● **PROBLEM REQUIREMENTS**:
Continue the passage on diabetes self-management and behavioral assessment, starting right after its last sentence.

● **PROVIDED PASSAGE**:
☆ ☆ ☆ ☆ ☆ ☆ ☆
Remember that the patient’s task is to learn self-management, not simply to receive advice. People with diabetes must learn how to manage diabetes and to problem solve. They will not benefit from having problems solved for them. Although advice is important, before giving advice, consider whether first clarifying the problem through discussion and then allowing the patient to practice problem solving would better serve the patient. Giving advice too quickly may stifle the relationship by emphasizing the nurse’s role as knowledgeable problem solver and the patient’s role as passive recipient of that knowledge. In this case, the health-care professional, not the person with diabetes, is in control; passive knowledge rarely translates to behavior change.

Assessment

The goal of behavioral assessment is to understand patients’ points of view and their specific questions and perceptions about diabetes, its treatment, and their health status. The behavioral assessment begins with open-ended questions that elicit knowledge of treatment recommendations and self-care tasks as well as attitudes, barriers, and support for diabetes self-management (Table 19.2).

Table 19.2—Important Behavioral Assessment Areas

Area

Comments

Knowledge of self-care recommendations

The rationale for and frequency of doing self-care behaviors is central, rather than knowledge of pathophysiology.

Attitudes toward diabetes and self-care tasks

Does the patient perceive self-care tasks as important? On a scale of 1 to 10, how important is it for the patient to take care of his or her diabetes? Is the person feeling overwhelmed? The Problem Areas in Diabetes survey6,7 can be used to start conversation.

Distress and depressive symptoms

Diabetes distress is associated with poor glycemic control and with poor quality of life. When support is given to improve self-care and glycemia, diabetes distress can improve. Increased depressive symptoms are common in diabetes and major depression often is underrecognized and undertreated (see Chapter 22, Complementary and Alternative Approaches). If a person is fearful, sad, or extremely angry, a referral to a mental health professional may be necessary.

Cognitive status

Over time, diabetes may affect memory, and aging certainly affects memory. Be aware of signs of lack of understanding. Have the person summarize important points before leaving appointments, providing key points in writing.

Readiness, ability, and intention to make necessary changes

Does the patient feel that changing behavior is necessary or important? Until a person is ready, behavior is difficult to change, and maintenance of a behavior change is even more difficult.
☆ ☆ ☆ ☆ ☆ ☆ ☆
● **DATA PROVIDED**:
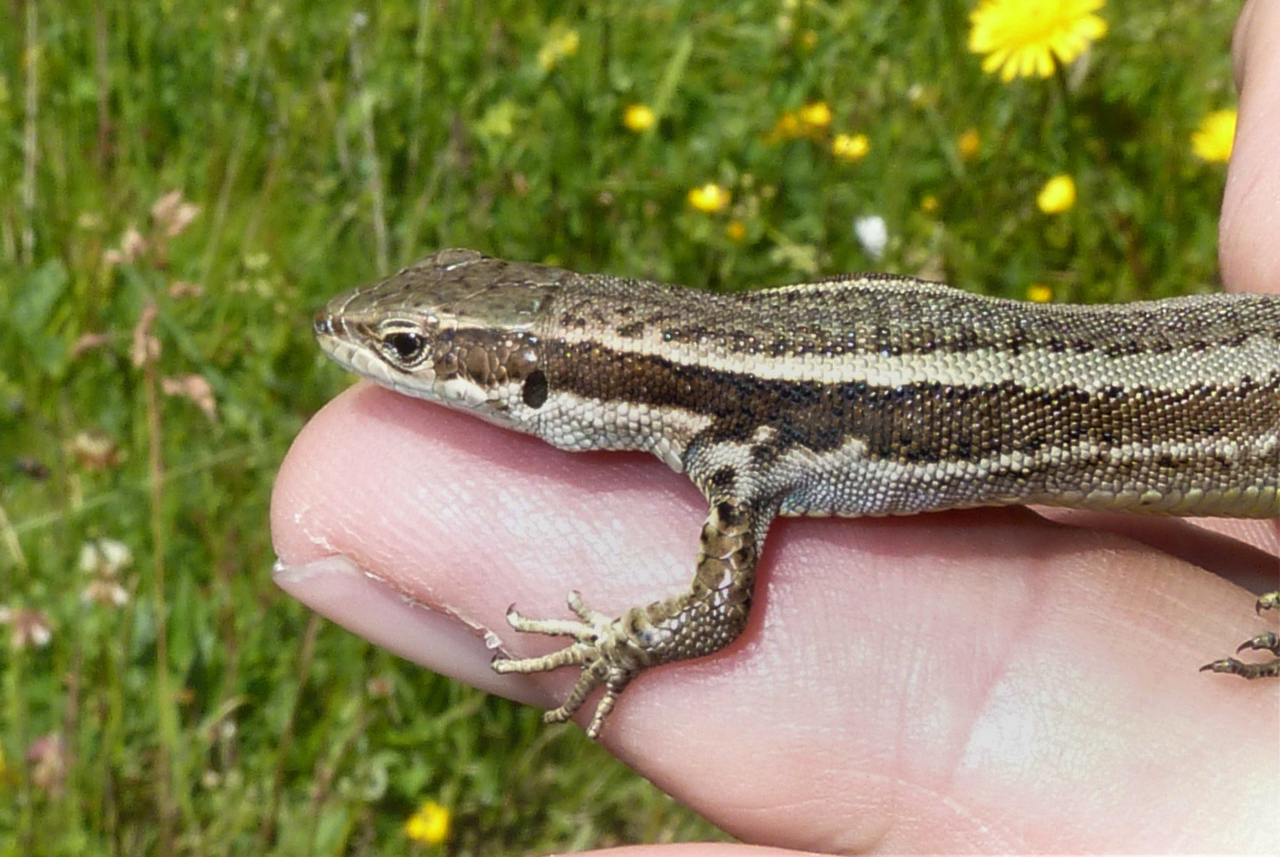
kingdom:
☆ ☆ ☆ ☆ ☆ ☆ ☆
● **RESPONSE TO THE TASK**:
Family and other support

Does the person feel alone with their diabetes or overwhelmed by family nagging (“diabetes police”)? Does the person with diabetes receive the amount of emotional support and the amount of help that he or she wants?8

Health literacy

Assess whether and in what languages the person can read. Remember that most people read at least one to two grade levels below their highest grade achieved. Reading ability is not necessarily equated with level of intelligence. Numeracy, the ability to understand, calculate, and manipulate numbers, also must be assessed.

Reflection as a follow-up to open-ended questions often helps the patient verbalize issues and identify barriers to successful self-care.5 Diabetes also has been linked to increased incidence of affective disorders, depression, distress, elevated depressive symptoms,9,10 and self-blame,11 which may interfere with self-care discussions with health-care providers12 and self-care behaviors.13 In addition, studies have shown that both health-care providers and patients express self-blame with the inability to achieve glycemic targets,11,14 reinforcing the need for clear, open, and guilt-free communication and collaboration within the patient–provider dynamic.

Goal Setting

Two types of goals are common in diabetes care: treatment (medical) goals and self-care goals. The treatment goals often focus on physiologic markers of health such as blood pressure, HbA1c, and lipid levels, whereas self-care goals typically focus on behaviors necessary to achieve the medical objectives. Thus, the two sets of goals should be consistent and complementary.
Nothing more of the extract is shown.